[EXERCISE REQUIREMENTS] Copy out the lines for all the records below, replacing "scientific name" with "binomial name" everywhere and keeping everything else the same. Leave the pictures out.

## begin

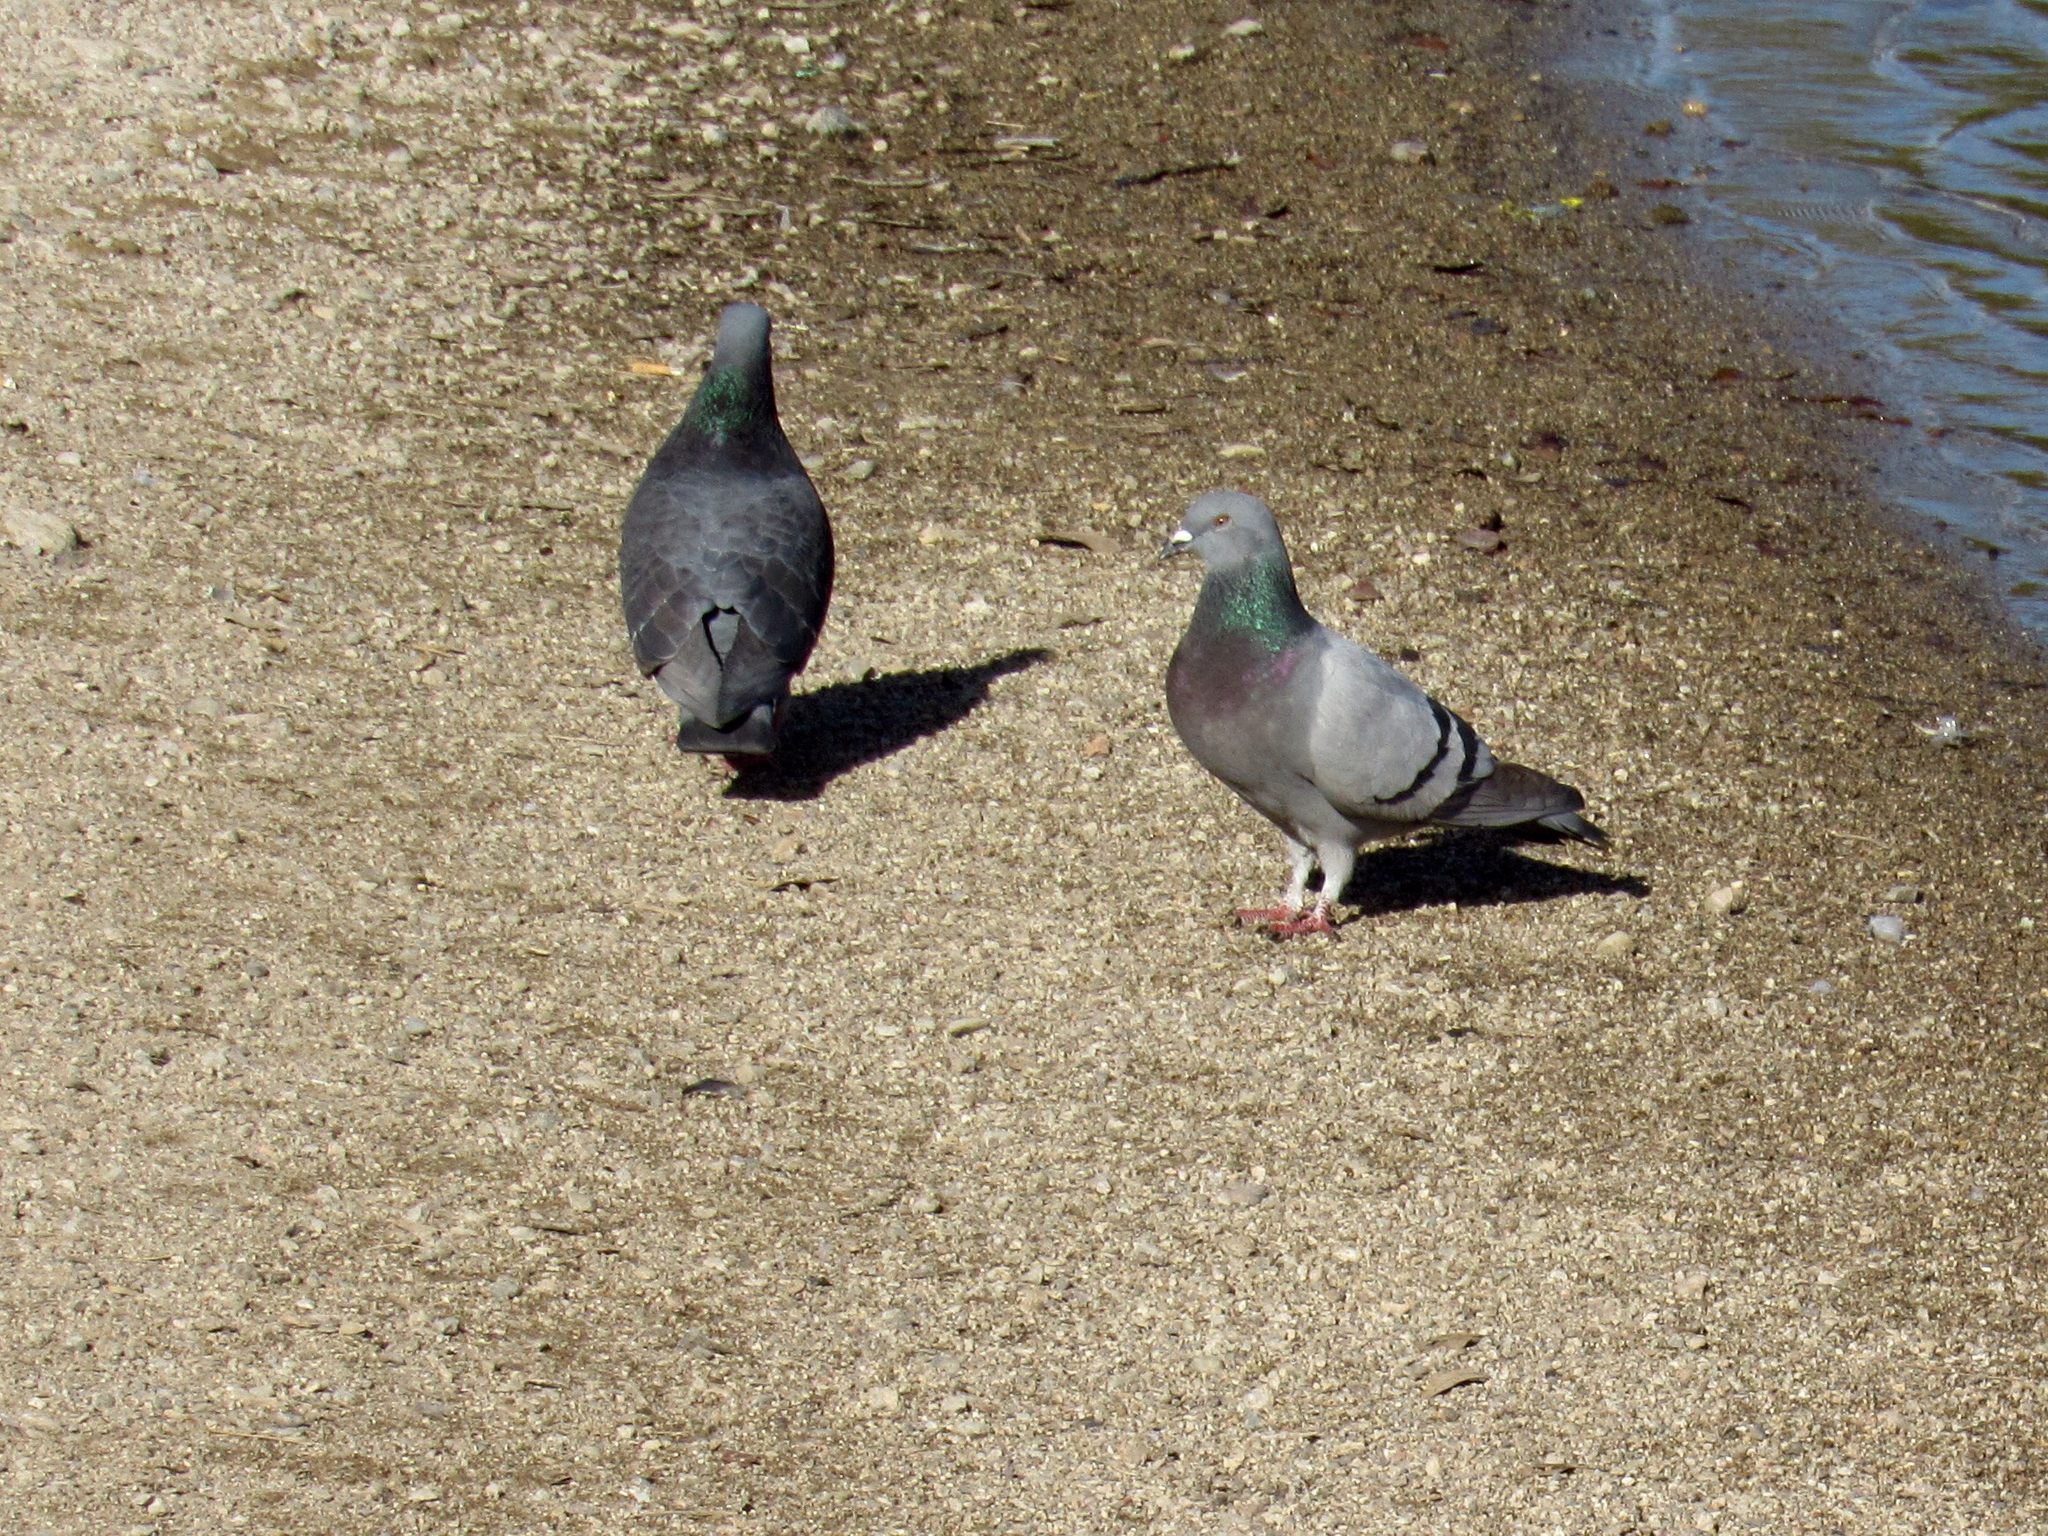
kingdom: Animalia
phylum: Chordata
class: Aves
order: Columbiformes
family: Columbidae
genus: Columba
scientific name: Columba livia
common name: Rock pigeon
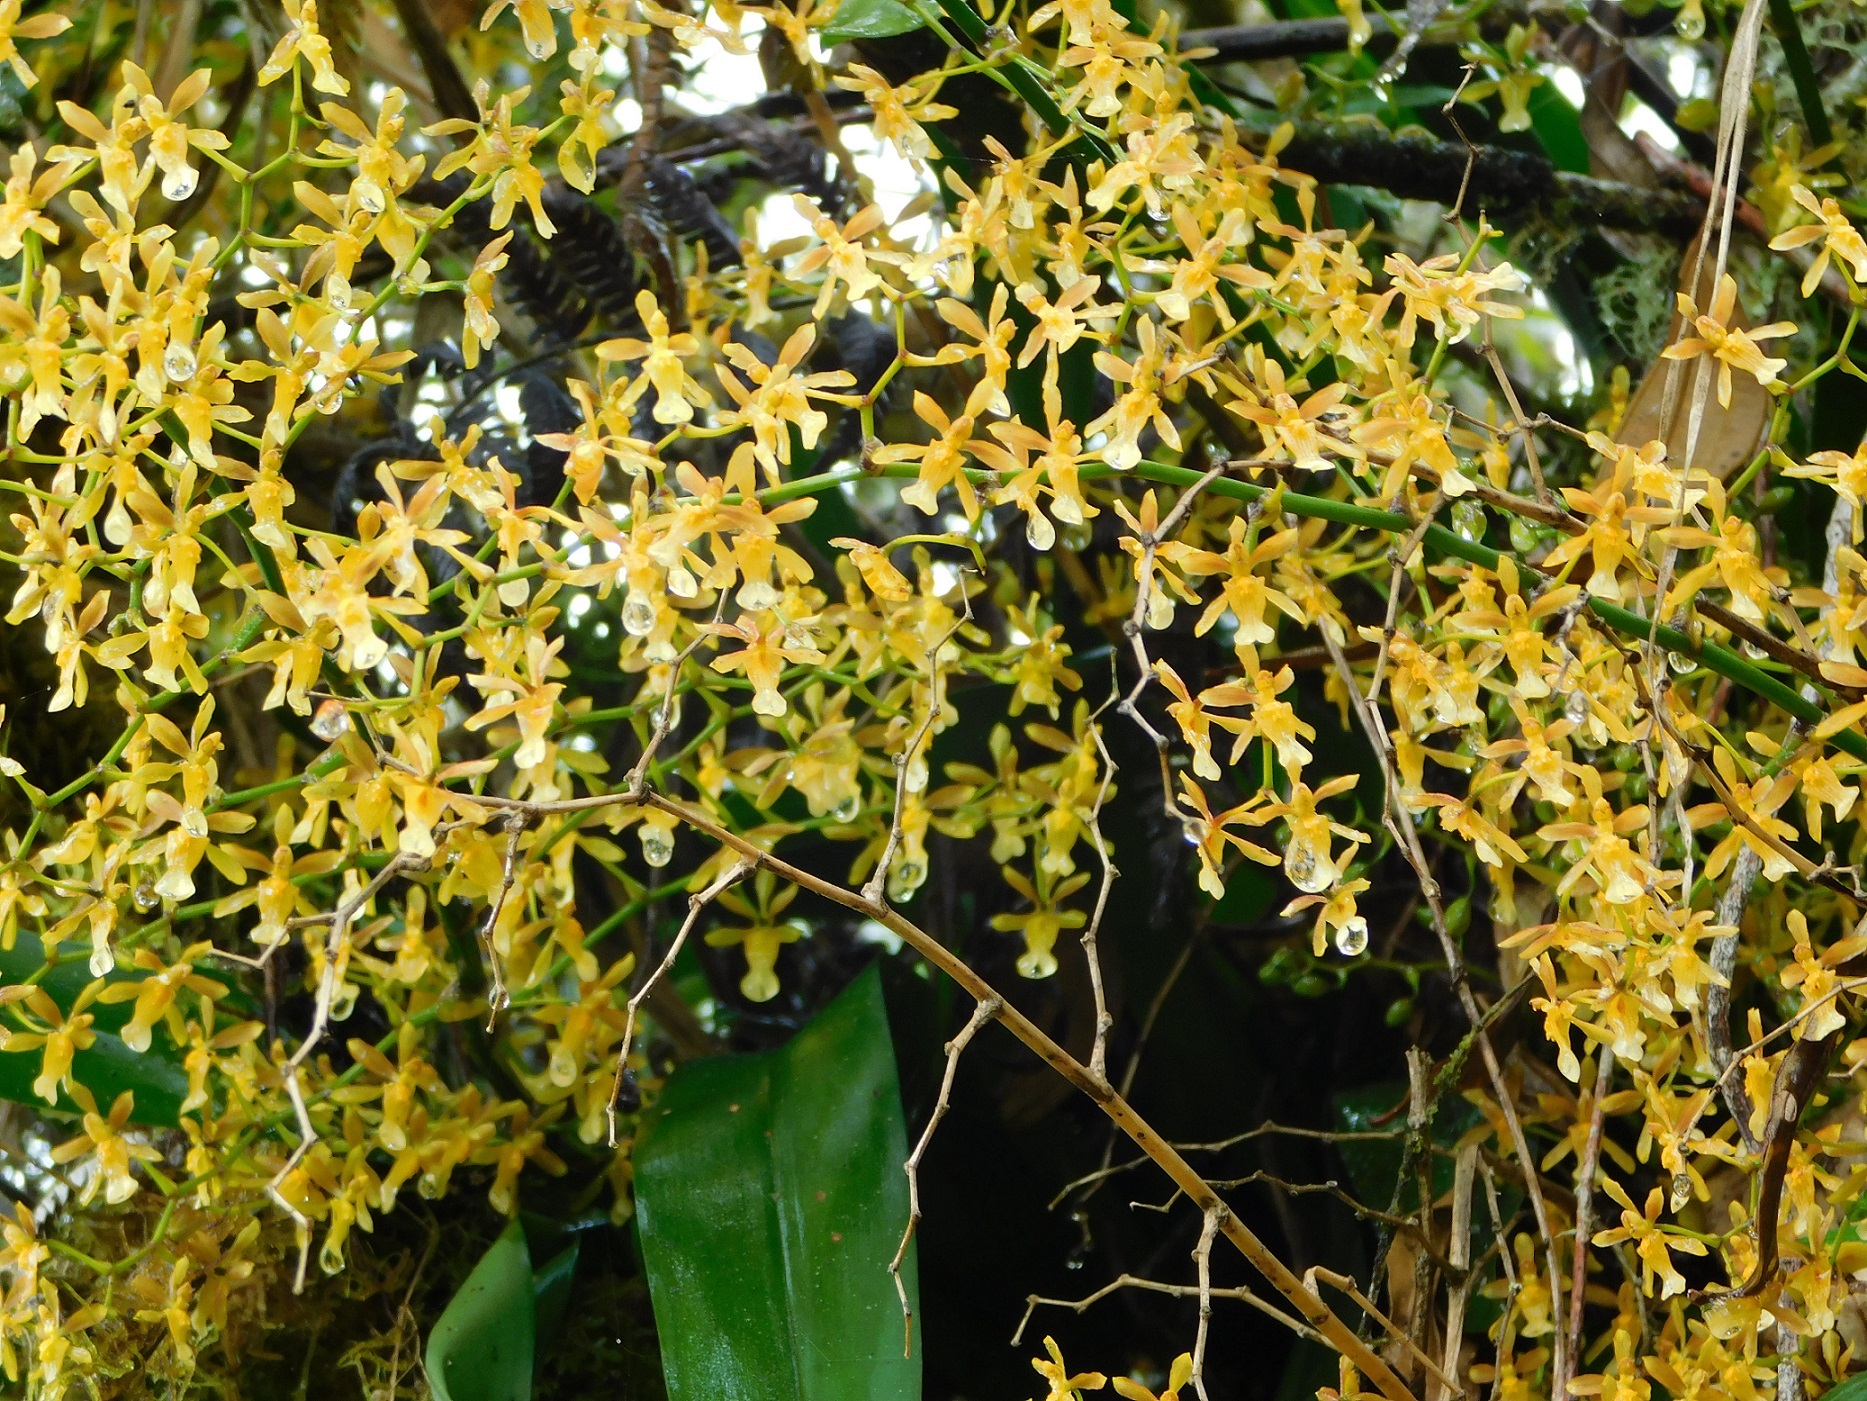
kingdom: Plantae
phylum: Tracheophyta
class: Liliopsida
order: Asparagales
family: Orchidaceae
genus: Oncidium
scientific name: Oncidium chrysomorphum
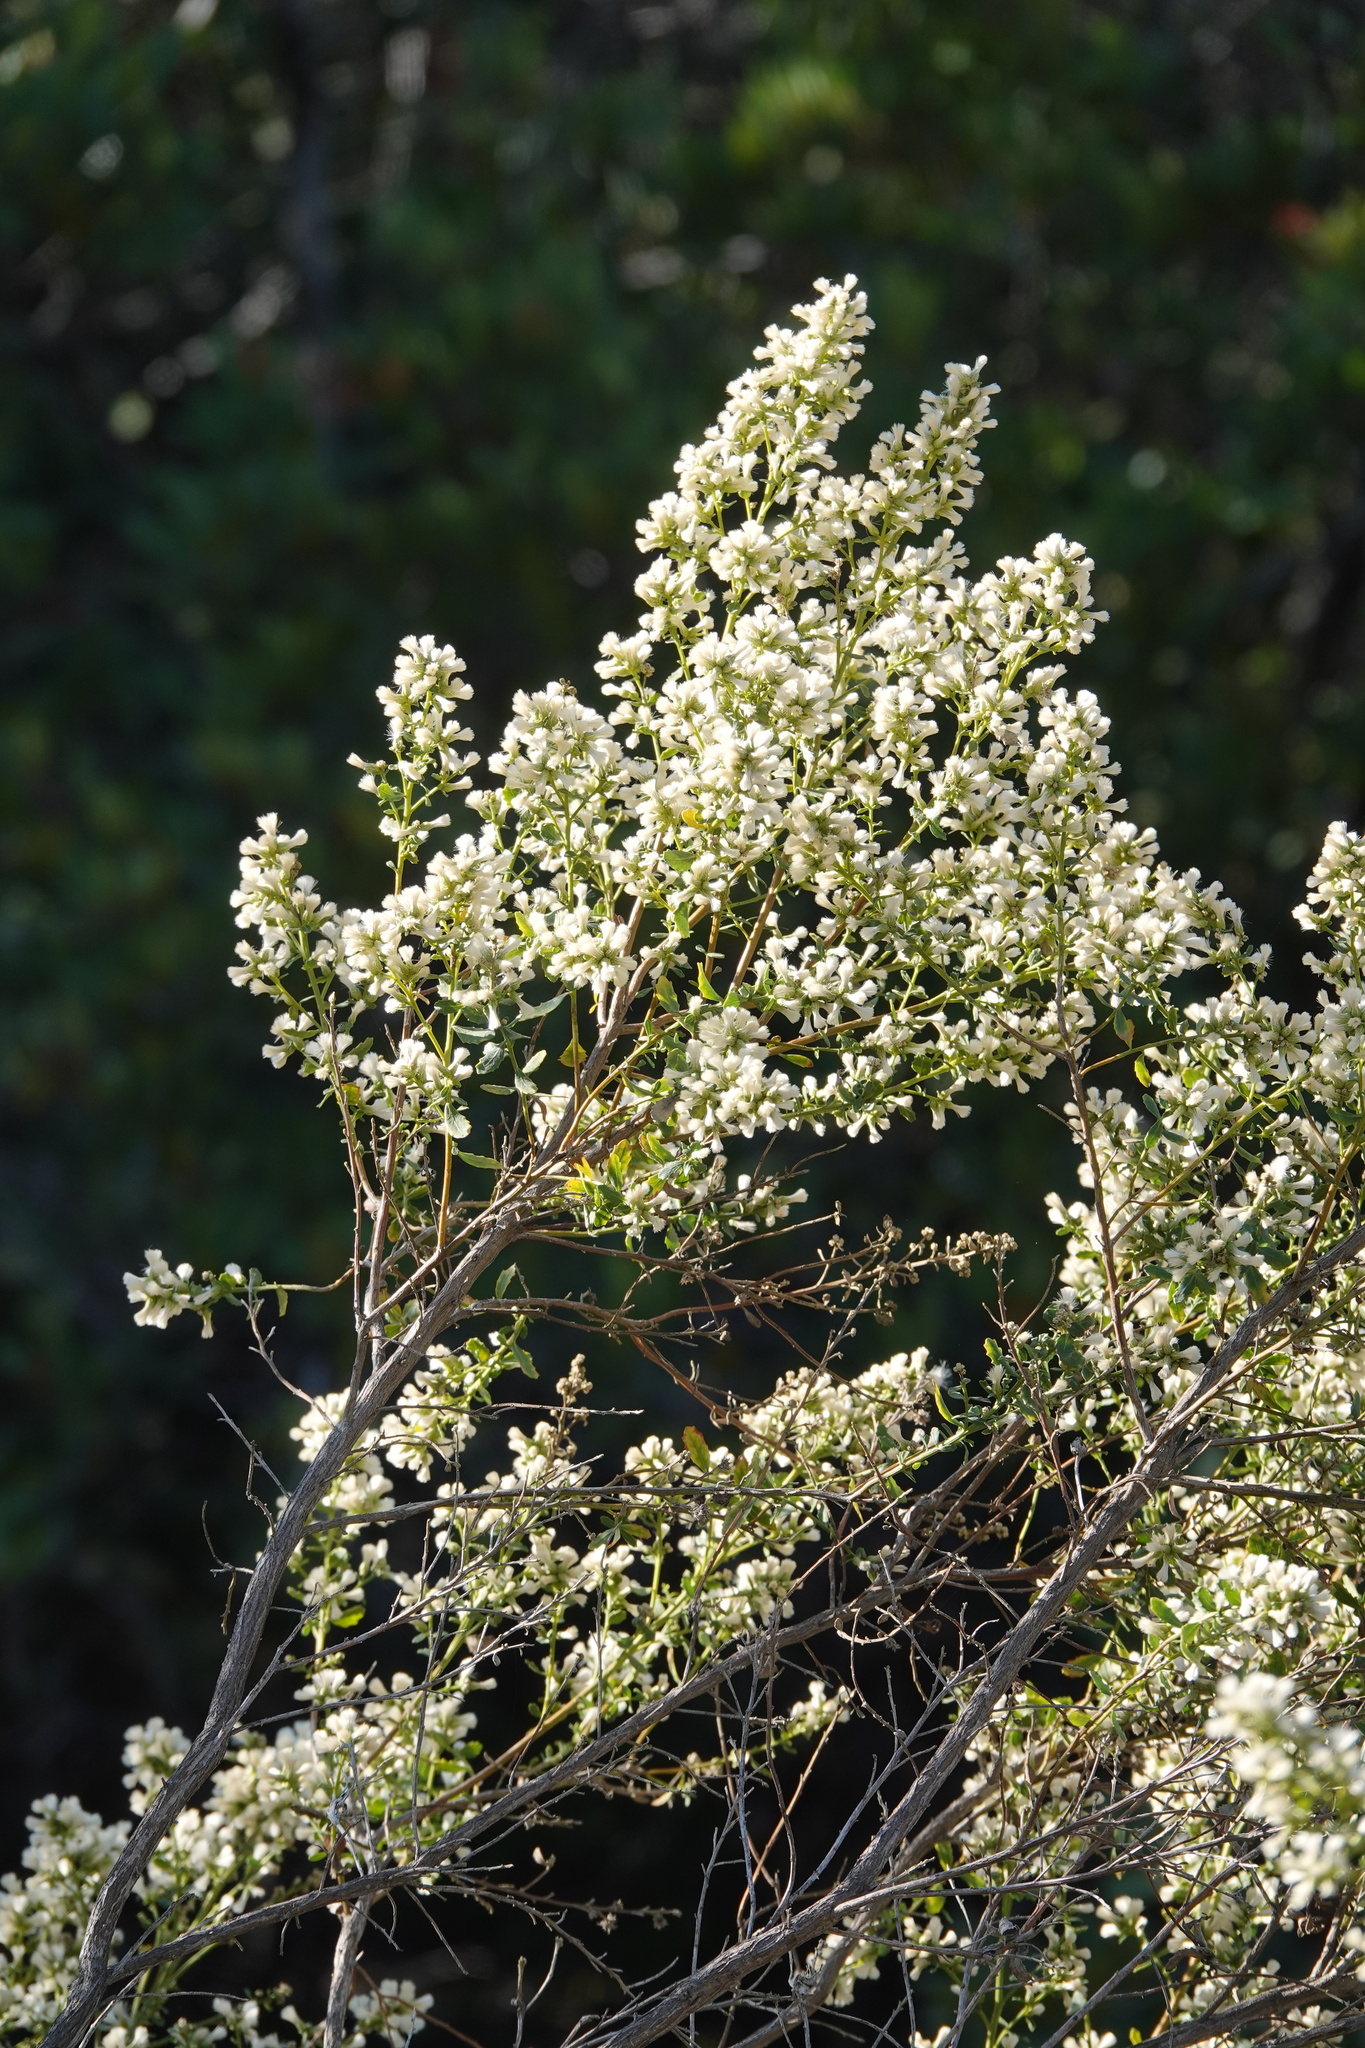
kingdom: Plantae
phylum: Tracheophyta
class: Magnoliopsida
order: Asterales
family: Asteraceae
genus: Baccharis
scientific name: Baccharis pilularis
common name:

## end

[REPLY TO THE TASK]
kingdom: Animalia
phylum: Chordata
class: Aves
order: Columbiformes
family: Columbidae
genus: Columba
binomial name: Columba livia
common name: Rock pigeon
kingdom: Plantae
phylum: Tracheophyta
class: Liliopsida
order: Asparagales
family: Orchidaceae
genus: Oncidium
binomial name: Oncidium chrysomorphum
kingdom: Plantae
phylum: Tracheophyta
class: Magnoliopsida
order: Asterales
family: Asteraceae
genus: Baccharis
binomial name: Baccharis pilularis
common name:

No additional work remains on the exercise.